The Role of Earth’s Spin
A hurricane needs rotation, and it gets that from the Coriolis effect, the deflection caused by Earth spinning on its axis. This effect is strongest near the poles and weakest near the equator. Tropical cyclones essentially never form within 5 degrees of latitude of the equator because the Coriolis force there is too weak to organize rising air into a spinning vortex. Most Atlantic hurricanes form between about 10 and 20 degrees north latitude, where the ocean is warm and the Coriolis force is strong enough to get a storm spinning.
What Stops a Storm From Forming
Even when an easterly wave crosses warm water with low wind shear, other factors can shut down development. One of the most important in the Atlantic is the Saharan Air Layer, a mass of hot, dry, dusty air that forms over the Sahara and drifts westward over the ocean. This layer typically sits about a mile above the sea surface and extends 2 to 2.5 miles thick. Its warmth creates a temperature inversion that caps rising air, its dryness chokes the moisture a storm needs, and the strong winds embedded within it increase shear. During years when the Saharan Air Layer is particularly active, hurricane formation drops noticeably.
Dry air in the middle levels of the atmosphere, even without Saharan dust, can also kill a developing storm. When dry air gets pulled into a thunderstorm cluster, it causes evaporative cooling that produces downdrafts instead of the sustained updrafts a hurricane requires. A storm needs consistently moist air through the full depth of the atmosphere to keep its convective engine running.
How a Tropical Disturbance Becomes a Hurricane
The path from easterly wave to hurricane follows a progression defined by wind speed. When a disturbance first organizes into a system with a closed circulation and sustained winds below 39 mph, it’s classified as a tropical depression. Once winds reach 39 mph, it becomes a named tropical storm. At 74 mph, it officially becomes a hurricane.
From there, the scale continues upward. A Category 1 hurricane has winds of 74 to 95 mph, enough to snap large tree branches and knock out power for days. Category 2 (96 to 110 mph) causes major roof and siding damage. Category 3 begins the “major hurricane” designation at 111 mph, where well-built homes can lose their roofs and utilities may be out for weeks. Category 4 storms (130 to 156 mph) cause severe structural damage and can leave areas uninhabitable for months. Category 5, at 157 mph or higher, destroys a high percentage of homes outright.
This intensification can happen gradually over days or with alarming speed. Rapid intensification, when a storm’s winds increase by at least 35 mph in 24 hours, tends to occur when a system crosses a pocket of unusually deep warm water with very low shear. Some of the most destructive hurricanes in recent decades underwent rapid intensification shortly before landfall, giving communities little time to prepare.
How Warming Oceans Are Changing the Pattern
Rising ocean temperatures are not clearly increasing the total number of hurricanes that form each year. Current models project little change, or even a slight decrease, in overall tropical cyclone frequency worldwide. What is changing is intensity. The proportion of storms that reach Category 4 and 5 strength is projected to increase over this century, and rapid intensification events are expected to become more common.
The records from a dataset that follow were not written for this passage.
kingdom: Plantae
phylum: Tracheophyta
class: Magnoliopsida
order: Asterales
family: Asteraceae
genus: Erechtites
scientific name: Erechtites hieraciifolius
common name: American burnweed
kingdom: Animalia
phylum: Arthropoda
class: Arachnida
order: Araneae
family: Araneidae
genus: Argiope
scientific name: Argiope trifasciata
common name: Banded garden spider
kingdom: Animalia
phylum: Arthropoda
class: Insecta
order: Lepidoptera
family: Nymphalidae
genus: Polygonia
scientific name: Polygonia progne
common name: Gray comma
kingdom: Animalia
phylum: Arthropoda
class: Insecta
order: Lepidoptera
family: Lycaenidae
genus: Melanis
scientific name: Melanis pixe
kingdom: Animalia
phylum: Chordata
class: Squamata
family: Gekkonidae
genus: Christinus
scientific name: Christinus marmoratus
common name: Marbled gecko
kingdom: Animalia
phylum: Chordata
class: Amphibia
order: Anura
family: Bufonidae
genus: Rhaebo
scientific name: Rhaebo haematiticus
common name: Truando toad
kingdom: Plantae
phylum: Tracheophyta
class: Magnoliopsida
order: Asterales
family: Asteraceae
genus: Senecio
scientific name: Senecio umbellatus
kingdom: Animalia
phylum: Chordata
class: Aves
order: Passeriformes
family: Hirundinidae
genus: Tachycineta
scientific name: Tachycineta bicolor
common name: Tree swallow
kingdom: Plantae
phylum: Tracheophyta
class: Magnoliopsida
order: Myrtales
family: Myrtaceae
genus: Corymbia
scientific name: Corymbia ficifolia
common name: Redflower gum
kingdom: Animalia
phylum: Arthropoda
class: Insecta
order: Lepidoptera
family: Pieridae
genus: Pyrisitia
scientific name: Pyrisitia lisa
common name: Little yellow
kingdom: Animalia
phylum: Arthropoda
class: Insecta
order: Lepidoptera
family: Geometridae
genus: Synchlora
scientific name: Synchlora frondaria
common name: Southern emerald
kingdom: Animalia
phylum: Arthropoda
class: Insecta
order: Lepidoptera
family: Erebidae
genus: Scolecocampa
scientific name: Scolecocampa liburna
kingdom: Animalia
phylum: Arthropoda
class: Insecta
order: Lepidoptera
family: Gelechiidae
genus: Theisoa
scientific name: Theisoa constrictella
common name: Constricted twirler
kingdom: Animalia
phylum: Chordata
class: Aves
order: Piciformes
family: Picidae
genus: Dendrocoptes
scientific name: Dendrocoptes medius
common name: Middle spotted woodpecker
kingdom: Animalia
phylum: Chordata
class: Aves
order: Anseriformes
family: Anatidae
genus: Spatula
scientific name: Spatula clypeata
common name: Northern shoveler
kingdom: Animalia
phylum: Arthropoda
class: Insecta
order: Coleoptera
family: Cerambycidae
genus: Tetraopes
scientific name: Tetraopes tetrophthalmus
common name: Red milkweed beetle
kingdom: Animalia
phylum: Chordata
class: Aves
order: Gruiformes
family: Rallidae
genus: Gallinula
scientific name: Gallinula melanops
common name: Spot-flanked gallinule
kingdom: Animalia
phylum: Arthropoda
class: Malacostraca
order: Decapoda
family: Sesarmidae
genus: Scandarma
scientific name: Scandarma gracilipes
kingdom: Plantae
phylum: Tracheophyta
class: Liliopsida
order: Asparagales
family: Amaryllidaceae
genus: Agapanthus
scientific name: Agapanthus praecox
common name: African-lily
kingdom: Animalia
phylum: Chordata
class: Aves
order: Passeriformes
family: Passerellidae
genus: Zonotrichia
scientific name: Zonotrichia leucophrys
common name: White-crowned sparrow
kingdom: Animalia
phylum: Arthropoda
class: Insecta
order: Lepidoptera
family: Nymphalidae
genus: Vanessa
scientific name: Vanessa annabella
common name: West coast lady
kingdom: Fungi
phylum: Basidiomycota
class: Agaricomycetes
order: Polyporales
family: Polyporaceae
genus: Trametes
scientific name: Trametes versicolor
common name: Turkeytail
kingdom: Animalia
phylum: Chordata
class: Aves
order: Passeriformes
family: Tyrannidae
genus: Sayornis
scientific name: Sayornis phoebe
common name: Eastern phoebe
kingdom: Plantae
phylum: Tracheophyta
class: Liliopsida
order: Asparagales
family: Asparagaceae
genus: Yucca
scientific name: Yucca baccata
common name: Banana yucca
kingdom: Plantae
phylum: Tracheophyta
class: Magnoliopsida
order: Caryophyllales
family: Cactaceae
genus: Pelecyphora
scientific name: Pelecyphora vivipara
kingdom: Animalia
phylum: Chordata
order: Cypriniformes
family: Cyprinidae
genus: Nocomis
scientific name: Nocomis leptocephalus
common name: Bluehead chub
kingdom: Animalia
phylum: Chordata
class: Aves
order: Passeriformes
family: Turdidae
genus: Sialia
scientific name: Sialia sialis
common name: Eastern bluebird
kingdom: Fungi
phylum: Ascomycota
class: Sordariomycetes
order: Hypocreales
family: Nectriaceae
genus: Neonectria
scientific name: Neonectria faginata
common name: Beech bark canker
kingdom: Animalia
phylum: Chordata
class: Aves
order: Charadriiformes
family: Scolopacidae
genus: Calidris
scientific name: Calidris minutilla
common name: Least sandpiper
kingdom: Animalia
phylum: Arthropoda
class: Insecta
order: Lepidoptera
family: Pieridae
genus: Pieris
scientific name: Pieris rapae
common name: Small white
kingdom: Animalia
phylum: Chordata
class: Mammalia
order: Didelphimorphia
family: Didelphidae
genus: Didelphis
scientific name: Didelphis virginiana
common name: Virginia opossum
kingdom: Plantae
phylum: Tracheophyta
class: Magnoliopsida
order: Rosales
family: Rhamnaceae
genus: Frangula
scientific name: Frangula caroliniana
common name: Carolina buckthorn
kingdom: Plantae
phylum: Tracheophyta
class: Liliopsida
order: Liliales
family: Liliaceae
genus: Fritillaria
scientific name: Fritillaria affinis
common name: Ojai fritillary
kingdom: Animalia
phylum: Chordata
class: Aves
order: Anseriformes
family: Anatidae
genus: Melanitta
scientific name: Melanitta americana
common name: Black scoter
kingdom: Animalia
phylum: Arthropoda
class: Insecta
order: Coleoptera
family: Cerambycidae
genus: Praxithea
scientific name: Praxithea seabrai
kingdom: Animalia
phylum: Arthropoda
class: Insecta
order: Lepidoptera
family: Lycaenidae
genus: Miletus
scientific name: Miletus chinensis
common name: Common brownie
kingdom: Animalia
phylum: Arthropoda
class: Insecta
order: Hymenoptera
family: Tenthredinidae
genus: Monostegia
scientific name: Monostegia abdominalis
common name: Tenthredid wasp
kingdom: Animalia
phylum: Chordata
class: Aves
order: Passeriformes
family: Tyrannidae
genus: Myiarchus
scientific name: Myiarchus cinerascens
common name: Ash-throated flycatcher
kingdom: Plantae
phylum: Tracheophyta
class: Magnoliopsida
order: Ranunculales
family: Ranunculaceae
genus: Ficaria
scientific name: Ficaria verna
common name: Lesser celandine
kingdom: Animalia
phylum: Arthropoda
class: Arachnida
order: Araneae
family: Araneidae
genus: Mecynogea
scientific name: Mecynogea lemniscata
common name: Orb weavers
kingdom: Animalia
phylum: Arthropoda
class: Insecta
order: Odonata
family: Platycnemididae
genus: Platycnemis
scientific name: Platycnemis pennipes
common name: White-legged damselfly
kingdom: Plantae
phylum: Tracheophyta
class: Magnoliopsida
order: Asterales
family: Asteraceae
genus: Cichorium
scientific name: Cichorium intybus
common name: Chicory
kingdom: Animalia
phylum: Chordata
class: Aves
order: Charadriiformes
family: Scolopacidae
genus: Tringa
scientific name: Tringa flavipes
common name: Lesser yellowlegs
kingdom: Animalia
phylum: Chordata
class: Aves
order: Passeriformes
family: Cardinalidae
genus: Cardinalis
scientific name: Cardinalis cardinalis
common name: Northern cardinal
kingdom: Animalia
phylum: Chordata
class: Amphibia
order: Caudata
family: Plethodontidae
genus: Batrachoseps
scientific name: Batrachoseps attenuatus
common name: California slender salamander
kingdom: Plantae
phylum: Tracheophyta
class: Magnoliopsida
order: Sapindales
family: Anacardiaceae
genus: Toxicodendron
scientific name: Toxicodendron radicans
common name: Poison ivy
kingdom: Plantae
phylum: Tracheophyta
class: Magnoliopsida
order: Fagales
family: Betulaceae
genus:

Hurricanes that do form in a warmer climate are also expected to produce significantly heavier rainfall. Climate scientists assess with high confidence that human-caused warming has already increased extreme rainfall during tropical cyclones. There is also medium confidence that storms are slowing down in their forward speed, a trend that means more rain falling on the same area for a longer period. The overall picture is fewer but fiercer storms, with the strongest hurricanes of today potentially surpassed by even more powerful ones in the decades ahead.